# Condensed: BGE-EN-ICL

Summary: This tutorial demonstrates the implementation of BGE-EN-ICL, a Mistral-7B-based embedding model that supports both zero-shot and few-shot learning. It covers essential techniques for model initialization, custom pooling using [EOS] tokens, and in-context learning implementation using the FlagEmbedding library.
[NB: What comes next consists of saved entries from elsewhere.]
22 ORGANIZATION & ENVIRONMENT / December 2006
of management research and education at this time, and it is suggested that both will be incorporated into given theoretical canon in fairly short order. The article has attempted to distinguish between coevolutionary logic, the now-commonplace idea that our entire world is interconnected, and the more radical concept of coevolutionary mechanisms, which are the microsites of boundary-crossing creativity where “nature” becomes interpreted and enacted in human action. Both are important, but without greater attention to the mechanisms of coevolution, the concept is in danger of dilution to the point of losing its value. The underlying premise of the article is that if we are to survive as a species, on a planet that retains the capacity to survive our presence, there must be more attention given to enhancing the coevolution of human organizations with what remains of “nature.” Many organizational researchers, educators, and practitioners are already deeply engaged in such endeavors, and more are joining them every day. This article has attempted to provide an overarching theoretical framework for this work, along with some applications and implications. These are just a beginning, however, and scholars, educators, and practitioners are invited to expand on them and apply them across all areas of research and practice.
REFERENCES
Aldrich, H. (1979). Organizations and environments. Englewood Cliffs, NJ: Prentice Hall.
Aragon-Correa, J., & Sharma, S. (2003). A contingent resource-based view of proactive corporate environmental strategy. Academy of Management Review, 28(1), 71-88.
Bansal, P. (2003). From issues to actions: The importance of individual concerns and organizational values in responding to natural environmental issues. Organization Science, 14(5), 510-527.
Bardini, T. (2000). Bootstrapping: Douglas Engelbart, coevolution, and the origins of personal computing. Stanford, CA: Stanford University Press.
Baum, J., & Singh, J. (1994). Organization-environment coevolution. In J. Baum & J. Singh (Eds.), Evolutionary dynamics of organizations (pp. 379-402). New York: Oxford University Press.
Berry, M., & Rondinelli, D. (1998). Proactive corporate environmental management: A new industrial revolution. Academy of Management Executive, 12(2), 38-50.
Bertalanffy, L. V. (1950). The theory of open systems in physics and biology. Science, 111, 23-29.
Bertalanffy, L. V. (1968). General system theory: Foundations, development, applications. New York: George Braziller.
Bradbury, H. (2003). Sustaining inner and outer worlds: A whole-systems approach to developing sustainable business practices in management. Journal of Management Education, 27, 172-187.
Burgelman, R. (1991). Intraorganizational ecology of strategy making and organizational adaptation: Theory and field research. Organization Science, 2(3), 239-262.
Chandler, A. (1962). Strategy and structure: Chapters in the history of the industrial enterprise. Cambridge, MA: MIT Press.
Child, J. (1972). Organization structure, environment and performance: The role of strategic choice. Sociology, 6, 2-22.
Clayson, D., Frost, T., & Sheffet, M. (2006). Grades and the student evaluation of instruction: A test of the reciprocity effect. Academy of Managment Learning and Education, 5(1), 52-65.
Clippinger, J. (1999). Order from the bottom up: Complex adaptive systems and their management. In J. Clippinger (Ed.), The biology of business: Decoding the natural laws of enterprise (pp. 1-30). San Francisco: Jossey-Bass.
The tutorial helps with tasks like generating embeddings for queries and documents, handling attention masks, and setting up few-shot learning with formatted examples. Key features include the model's unique pooling method for unidirectional attention, support for both zero-shot and few-shot scenarios, and flexible example formatting for in-context learning tasks.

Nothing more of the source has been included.